Could you set down exactly the lines in the records below between the line holding "vfov_deg: 42.9" and the line holding "focal_mm: 19.8", inclusive?

[Items from a dataset]
Segment Open

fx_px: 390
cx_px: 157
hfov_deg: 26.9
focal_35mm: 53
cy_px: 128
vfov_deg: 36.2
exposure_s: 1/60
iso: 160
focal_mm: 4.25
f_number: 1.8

Segment Closed
Segment Open

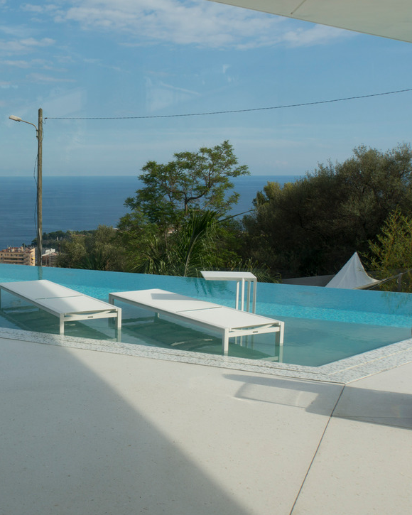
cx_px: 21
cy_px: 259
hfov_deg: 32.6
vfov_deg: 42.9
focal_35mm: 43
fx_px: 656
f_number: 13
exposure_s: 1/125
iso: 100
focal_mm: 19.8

Segment Closed

[RESULT FOR THIS TASK]:
vfov_deg: 42.9
focal_35mm: 43
fx_px: 656
f_number: 13
exposure_s: 1/125
iso: 100
focal_mm: 19.8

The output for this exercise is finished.